• PROBLEM REQUIREMENTS: Render the entire listing below as a JSON list of strings, one string per line, with blank lines omitted. Exclude the pictures from the output.
INPUT DATA START
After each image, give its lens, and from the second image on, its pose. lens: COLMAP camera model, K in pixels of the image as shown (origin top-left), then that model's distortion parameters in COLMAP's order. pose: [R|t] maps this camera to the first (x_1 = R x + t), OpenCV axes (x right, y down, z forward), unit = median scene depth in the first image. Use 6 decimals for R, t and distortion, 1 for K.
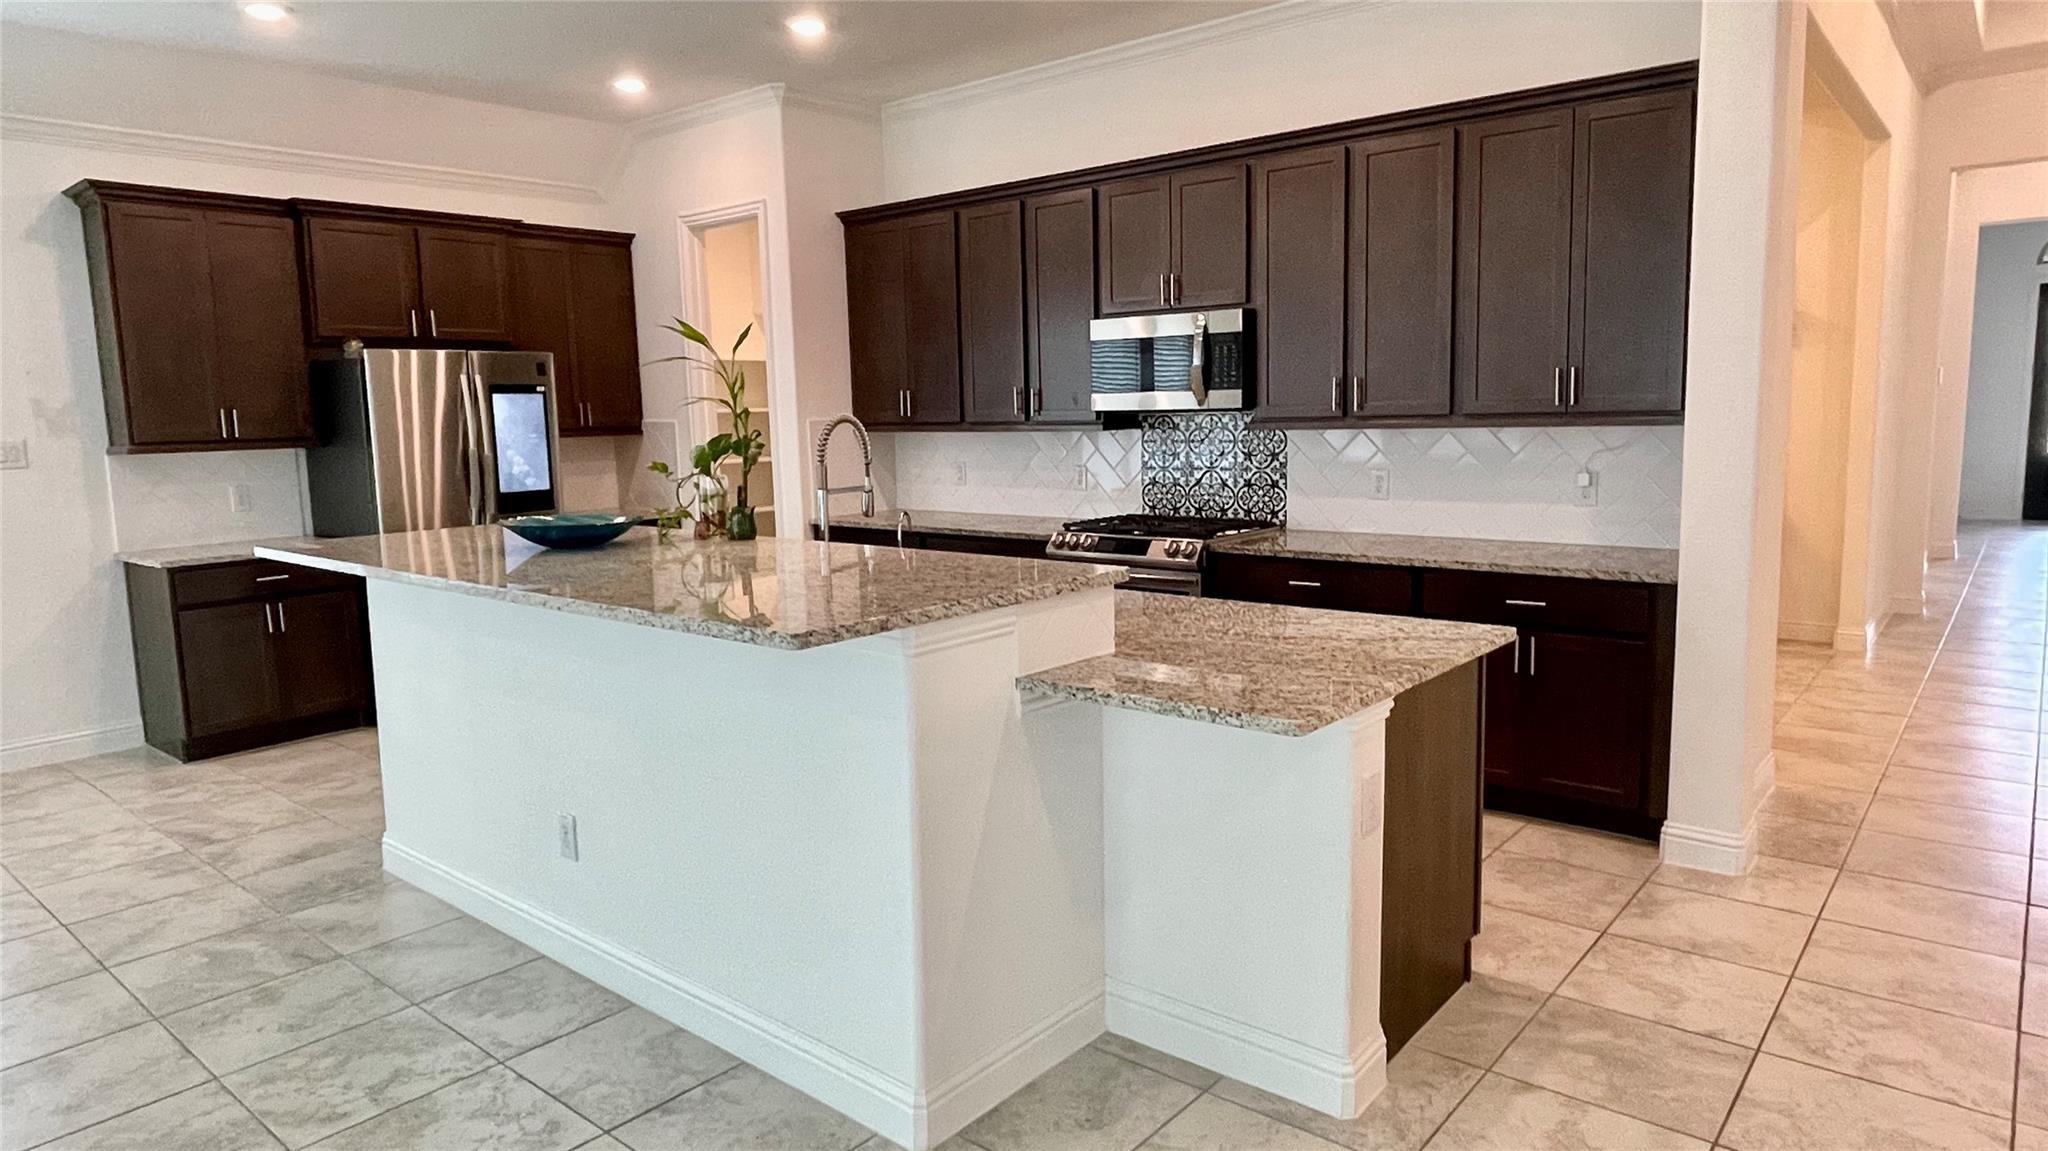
lens RADIAL K [[1222.5, 0, 1016.5], [0, 1222.5, 557.4], [0, 0, 1]] dist [0.005744, -0.016852]
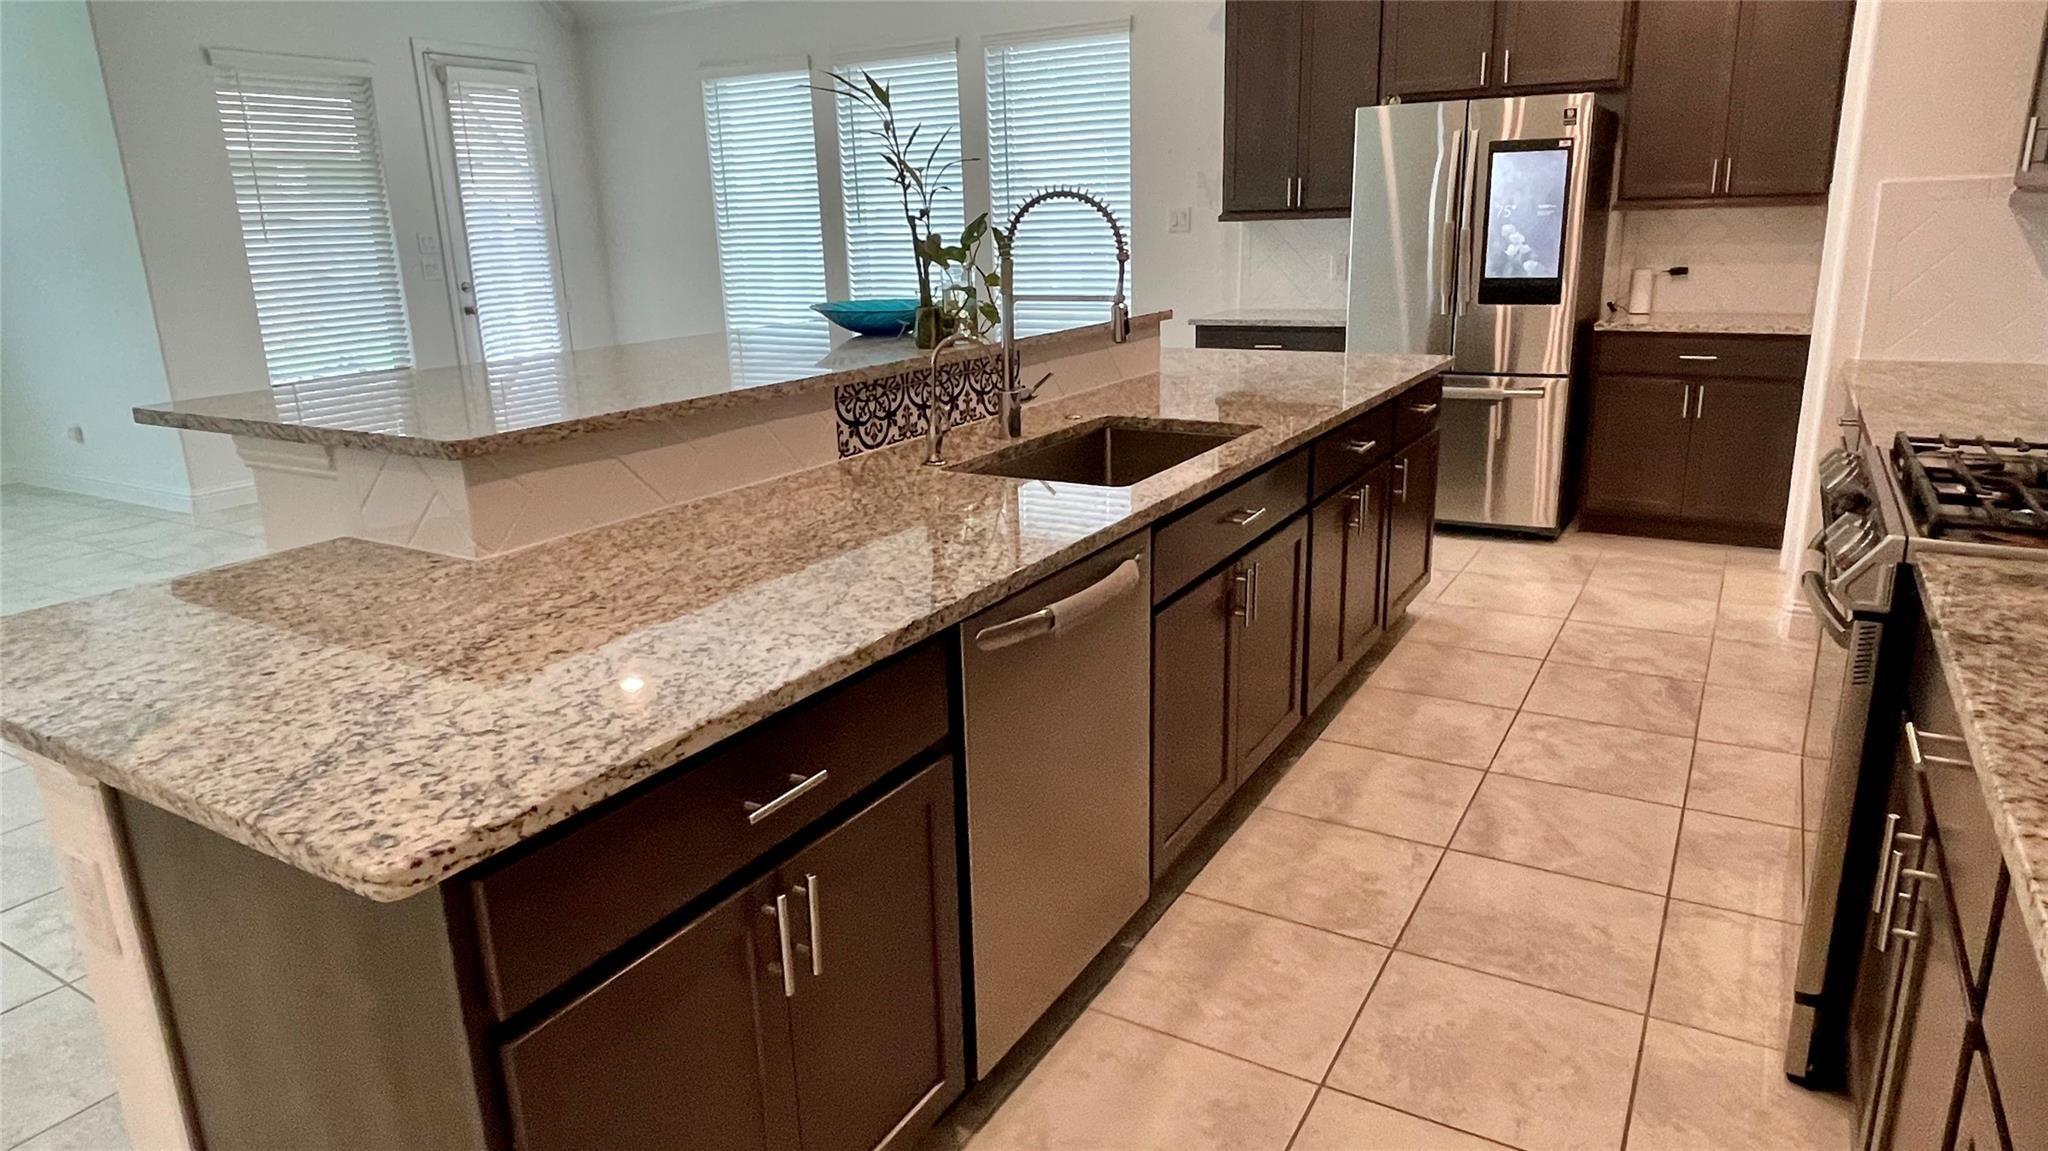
lens RADIAL K [[1222.5, 0, 1016.5], [0, 1222.5, 557.4], [0, 0, 1]] dist [0.005744, -0.016852]
pose [[0.164056, 0.276769, -0.946829, 0.410578], [-0.091437, 0.959968, 0.264767, -0.069413], [0.982204, 0.043138, 0.182796, 0.617175]]
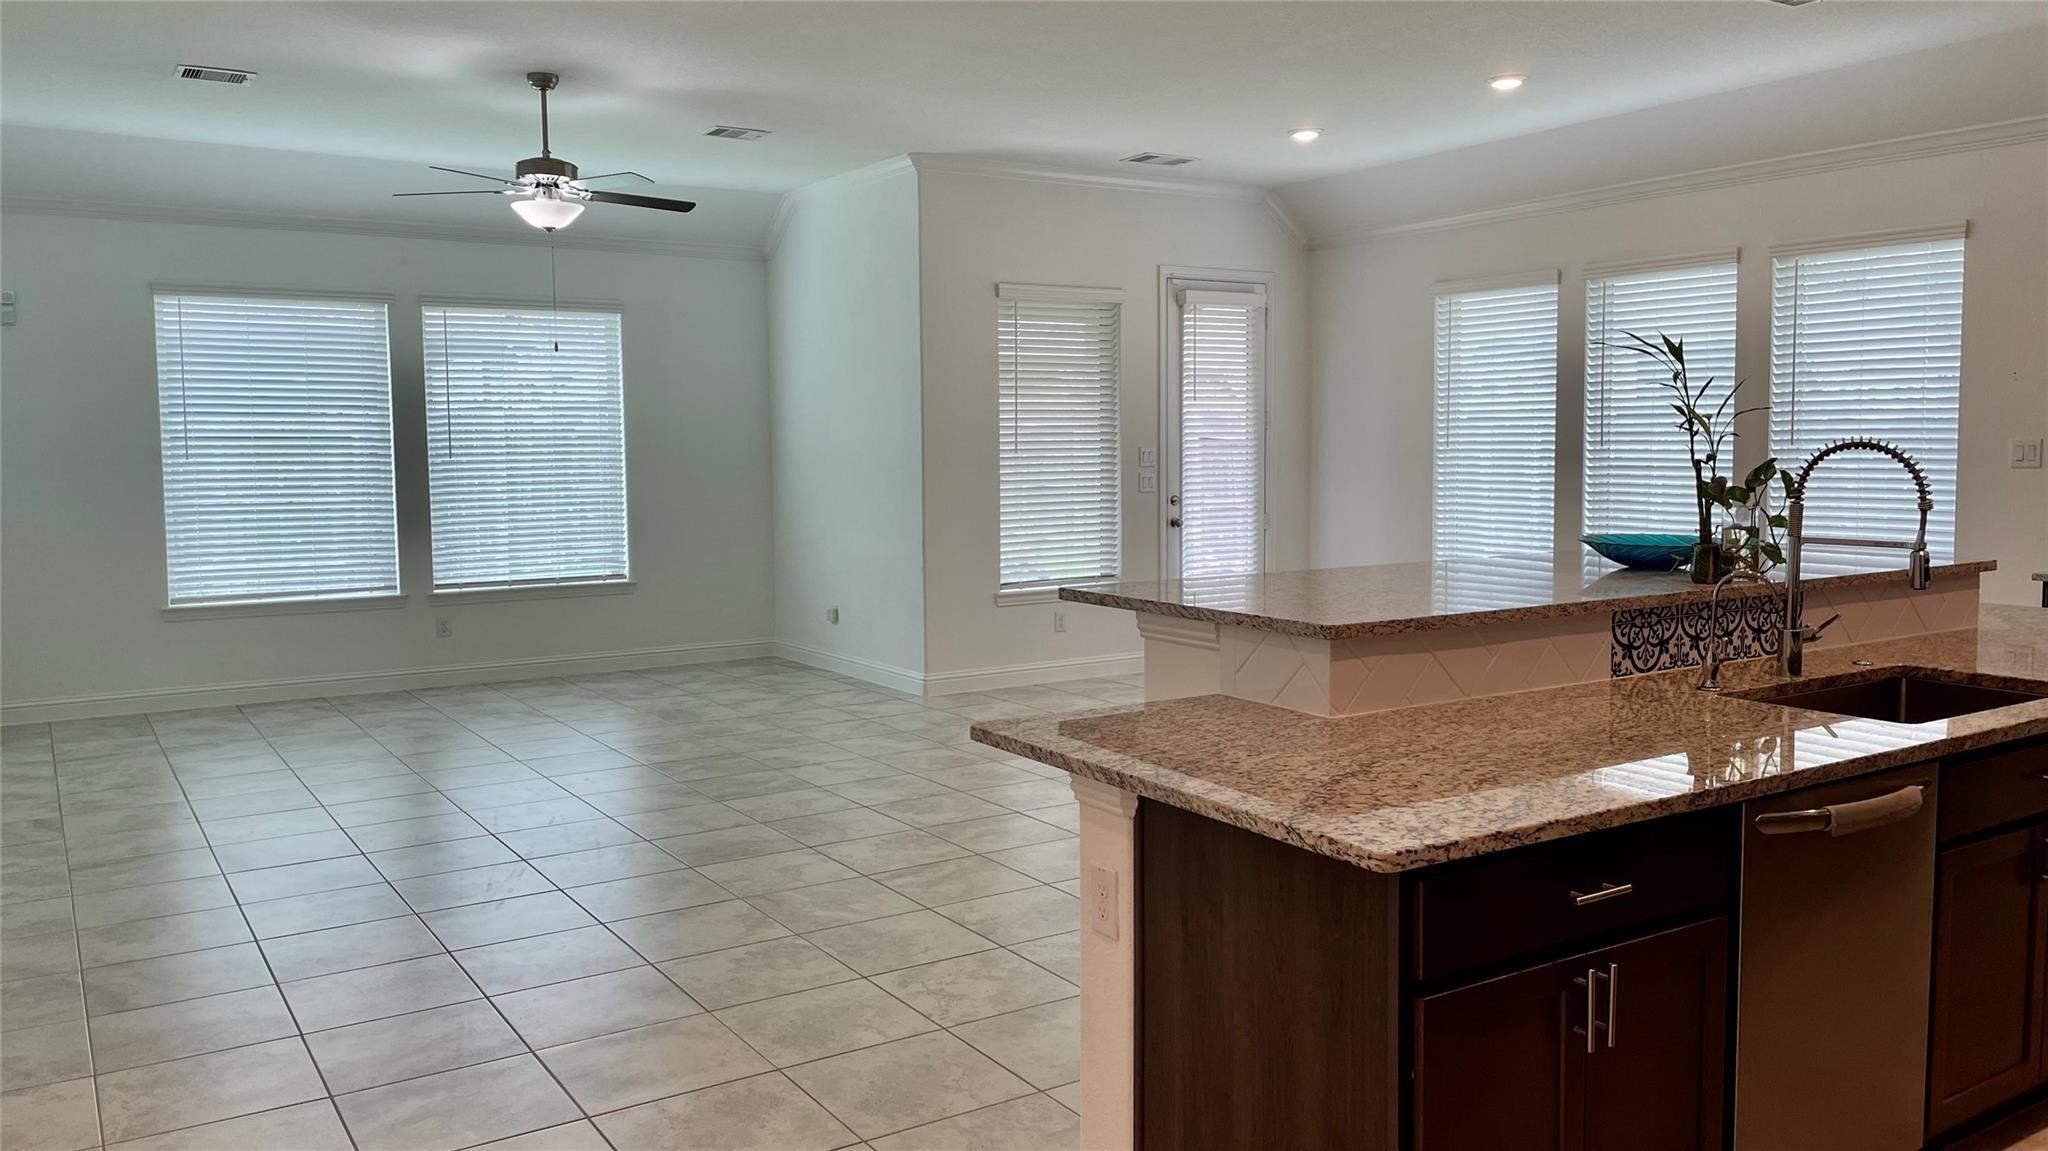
lens RADIAL K [[1545.2, 0, 1030.4], [0, 1545.2, 564.8], [0, 0, 1]] dist [0.080752, -0.106940]
pose [[-0.283468, 0.100874, -0.953661, 0.641294], [-0.099088, 0.986049, 0.133753, -0.085366], [0.953849, 0.132411, -0.269518, 0.569764]]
INPUT DATA END
• OUTPUT FOR THIS EXERCISE:
[
  "After each image, give its lens, and from the second image on, its pose. lens: COLMAP camera model, K in pixels of the image as shown (origin top-left), then that model's distortion parameters in COLMAP's order. pose: [R|t] maps this camera to the first (x_1 = R x + t), OpenCV axes (x right, y down, z forward), unit = median scene depth in the first image. Use 6 decimals for R, t and distortion, 1 for K.",
  "lens RADIAL K [[1222.5, 0, 1016.5], [0, 1222.5, 557.4], [0, 0, 1]] dist [0.005744, -0.016852]",
  "lens RADIAL K [[1222.5, 0, 1016.5], [0, 1222.5, 557.4], [0, 0, 1]] dist [0.005744, -0.016852]",
  "pose [[0.164056, 0.276769, -0.946829, 0.410578], [-0.091437, 0.959968, 0.264767, -0.069413], [0.982204, 0.043138, 0.182796, 0.617175]]",
  "lens RADIAL K [[1545.2, 0, 1030.4], [0, 1545.2, 564.8], [0, 0, 1]] dist [0.080752, -0.106940]",
  "pose [[-0.283468, 0.100874, -0.953661, 0.641294], [-0.099088, 0.986049, 0.133753, -0.085366], [0.953849, 0.132411, -0.269518, 0.569764]]"
]